Meat sector not prepared to have sick pay scheme on table – Siptu

Union says progress made on some measures to protect workers but not on sick pay

Siptu divisional organiser Greg Ennis said progress had been made on other elements. Photograph: Alan Betson

Siptu divisional organiser Greg Ennis said progress had been made on other elements. Photograph: Alan Betson

 

Representatives of employers in the meat-processing sector are refusing to engage on an industry-wide agreement on sick pay and pensions for staff, Siptu has said.

Unions and Opposition politicians have argued that the absence of sick pay may have contributed to the high number of Covid-19 cases associated with meat plants.

Speaking following a meeting with Meat Industry Ireland, Siptu divisional organiser Greg Ennis said progress had been made on other elements of a proposed charter or code of practice for the sector, including safety measures to protect workers against Covid-19, testing for the coronavirus and inspections of plants.

Talks on these issues are expected to reconvene between Siptu and employers in the meat processing sector later this month.

Meat Industry Ireland said after the meeting that pay and conditions were not matters within its mandate but rather rested with individual employers.

Mr Ennis said he was disappointed that the organisation was not prepared to engage in a process aimed at introducing a standardised across-the-board agreement on sick pay and pensions.

He said the union would now engage with individual employers where sick pay arrangements are not in place.

Meat Industry Ireland senior director Cormac Healy said his organisation and Siptu were in agreement “on the importance of ensuring measures are in place to protect workers from Covid-19 and continuity of business, which also protects workers’ livelihoods.”

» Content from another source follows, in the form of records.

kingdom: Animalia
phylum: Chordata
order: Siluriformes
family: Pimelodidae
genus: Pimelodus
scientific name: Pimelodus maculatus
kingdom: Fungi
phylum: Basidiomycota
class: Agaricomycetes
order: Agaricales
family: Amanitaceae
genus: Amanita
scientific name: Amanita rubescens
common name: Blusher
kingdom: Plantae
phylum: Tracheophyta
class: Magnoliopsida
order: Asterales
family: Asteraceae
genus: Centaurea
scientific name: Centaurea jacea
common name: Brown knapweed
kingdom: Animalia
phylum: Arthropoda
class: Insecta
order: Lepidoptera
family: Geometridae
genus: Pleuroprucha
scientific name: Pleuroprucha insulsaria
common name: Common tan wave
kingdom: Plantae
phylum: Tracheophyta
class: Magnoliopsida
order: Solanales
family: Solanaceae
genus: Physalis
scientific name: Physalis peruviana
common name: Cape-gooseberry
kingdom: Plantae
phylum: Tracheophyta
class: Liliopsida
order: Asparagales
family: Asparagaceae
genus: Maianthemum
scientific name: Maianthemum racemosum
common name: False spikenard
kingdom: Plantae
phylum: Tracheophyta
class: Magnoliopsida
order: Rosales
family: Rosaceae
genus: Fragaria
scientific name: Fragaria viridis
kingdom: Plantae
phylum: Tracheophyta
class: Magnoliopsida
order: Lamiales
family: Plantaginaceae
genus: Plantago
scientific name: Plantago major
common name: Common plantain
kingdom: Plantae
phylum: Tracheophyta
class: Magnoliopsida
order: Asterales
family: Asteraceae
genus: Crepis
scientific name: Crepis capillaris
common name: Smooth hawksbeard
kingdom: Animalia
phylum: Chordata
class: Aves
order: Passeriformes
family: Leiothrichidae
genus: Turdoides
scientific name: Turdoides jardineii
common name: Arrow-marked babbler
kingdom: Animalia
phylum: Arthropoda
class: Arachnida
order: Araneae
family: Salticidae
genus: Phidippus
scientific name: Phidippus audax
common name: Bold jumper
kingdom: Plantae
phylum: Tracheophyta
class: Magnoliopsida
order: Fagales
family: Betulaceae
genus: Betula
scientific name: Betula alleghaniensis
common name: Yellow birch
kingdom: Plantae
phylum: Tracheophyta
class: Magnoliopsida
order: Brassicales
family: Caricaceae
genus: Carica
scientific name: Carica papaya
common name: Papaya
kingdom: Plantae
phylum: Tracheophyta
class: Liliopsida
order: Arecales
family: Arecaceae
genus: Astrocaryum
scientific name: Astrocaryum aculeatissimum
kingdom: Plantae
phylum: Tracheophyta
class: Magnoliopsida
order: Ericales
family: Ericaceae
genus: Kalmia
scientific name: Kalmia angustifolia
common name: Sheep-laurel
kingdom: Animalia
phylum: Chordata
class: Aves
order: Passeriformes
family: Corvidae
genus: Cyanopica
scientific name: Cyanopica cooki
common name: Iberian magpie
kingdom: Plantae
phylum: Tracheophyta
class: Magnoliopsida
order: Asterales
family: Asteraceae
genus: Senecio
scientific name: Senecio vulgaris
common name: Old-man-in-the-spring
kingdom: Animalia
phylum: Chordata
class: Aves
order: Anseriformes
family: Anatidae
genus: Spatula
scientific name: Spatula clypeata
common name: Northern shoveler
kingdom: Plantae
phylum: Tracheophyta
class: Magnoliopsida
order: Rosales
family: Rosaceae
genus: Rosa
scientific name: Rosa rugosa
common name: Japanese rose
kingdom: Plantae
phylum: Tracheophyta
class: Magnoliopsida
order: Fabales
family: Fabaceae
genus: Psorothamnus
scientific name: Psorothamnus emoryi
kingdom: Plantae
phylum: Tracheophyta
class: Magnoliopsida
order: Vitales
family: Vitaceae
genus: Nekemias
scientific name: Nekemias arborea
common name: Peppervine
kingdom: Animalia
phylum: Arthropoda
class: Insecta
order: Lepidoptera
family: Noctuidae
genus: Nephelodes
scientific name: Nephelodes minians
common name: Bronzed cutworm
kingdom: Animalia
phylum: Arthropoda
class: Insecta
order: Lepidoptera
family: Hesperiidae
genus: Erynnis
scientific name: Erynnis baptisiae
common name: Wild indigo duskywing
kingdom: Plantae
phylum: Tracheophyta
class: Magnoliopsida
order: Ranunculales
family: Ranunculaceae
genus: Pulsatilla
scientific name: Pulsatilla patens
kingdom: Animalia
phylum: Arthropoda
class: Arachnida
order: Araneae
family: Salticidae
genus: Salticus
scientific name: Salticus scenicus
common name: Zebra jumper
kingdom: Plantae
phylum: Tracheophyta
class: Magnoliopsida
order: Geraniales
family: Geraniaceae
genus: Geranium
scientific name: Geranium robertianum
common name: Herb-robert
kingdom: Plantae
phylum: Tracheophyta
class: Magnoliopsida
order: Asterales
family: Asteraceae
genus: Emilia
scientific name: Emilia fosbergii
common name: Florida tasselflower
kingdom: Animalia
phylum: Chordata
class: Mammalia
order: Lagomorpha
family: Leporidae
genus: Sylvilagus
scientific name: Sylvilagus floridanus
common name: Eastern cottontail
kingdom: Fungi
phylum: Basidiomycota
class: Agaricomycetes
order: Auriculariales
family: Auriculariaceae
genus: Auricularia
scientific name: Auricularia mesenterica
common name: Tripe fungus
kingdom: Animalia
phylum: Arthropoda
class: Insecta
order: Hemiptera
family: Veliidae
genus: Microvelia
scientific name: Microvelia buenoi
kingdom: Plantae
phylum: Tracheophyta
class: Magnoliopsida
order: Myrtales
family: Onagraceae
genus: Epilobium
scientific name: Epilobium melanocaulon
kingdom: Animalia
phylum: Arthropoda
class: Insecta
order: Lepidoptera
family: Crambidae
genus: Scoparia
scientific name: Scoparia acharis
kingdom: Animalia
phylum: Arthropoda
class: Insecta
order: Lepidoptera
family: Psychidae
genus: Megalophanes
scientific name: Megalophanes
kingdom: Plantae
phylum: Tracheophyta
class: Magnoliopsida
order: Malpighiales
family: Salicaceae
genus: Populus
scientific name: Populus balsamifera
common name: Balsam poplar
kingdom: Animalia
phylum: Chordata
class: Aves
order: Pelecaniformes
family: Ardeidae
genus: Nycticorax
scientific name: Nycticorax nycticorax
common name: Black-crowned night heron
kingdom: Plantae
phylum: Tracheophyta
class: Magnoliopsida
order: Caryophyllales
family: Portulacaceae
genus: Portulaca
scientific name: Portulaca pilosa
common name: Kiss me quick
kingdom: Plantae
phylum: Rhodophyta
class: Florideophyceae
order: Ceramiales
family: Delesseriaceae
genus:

He said the differences between the Meat Industry Ireland and Siptu proposals related to suggested measures on pay and conditions put forward by Siptu. “Pay and conditions are not matters within Meat Industry Ireland’s mandate and rest with individual employers, to be agreed in line with their normal policies and procedures.”

Labour Bill

The meeting between Siptu and Meat Industry Ireland took place just hours after the Labour Party published a new Bill to bring in paid sick leave and cover for parents when their child’s school or childcare provider is closed due to an outbreak of Covid-19.

The Labour Party proposed that the new legislation should provide a right to paid sick leave of up to six weeks at the same rate as annual leave.

“There is no right to paid sick leave in Ireland and it is an enormous hole in the protections which workers need to prevent them from being forced to go to work while sick,” said party leader Alan Kelly.

“Ireland is an outlier in Europe in not having paid sick leave, and it has been highlighted by [the National Public Health Emergency Team] and the acting chief medical officer as a problem in controlling outbreaks,” he said.“The pandemic has exposed many injustices and inequalities across our society for everyone to see. The Covid outbreaks in meat-processing plants has put a spotlight on the working conditions in many sectors, especially among low paid and non-unionised workers.”

“The current rules on sick pay and illness benefit act as a disincentive for workers to comply with public health guidelines as they may be left with reduced or no income. This Bill would create a level playing field.”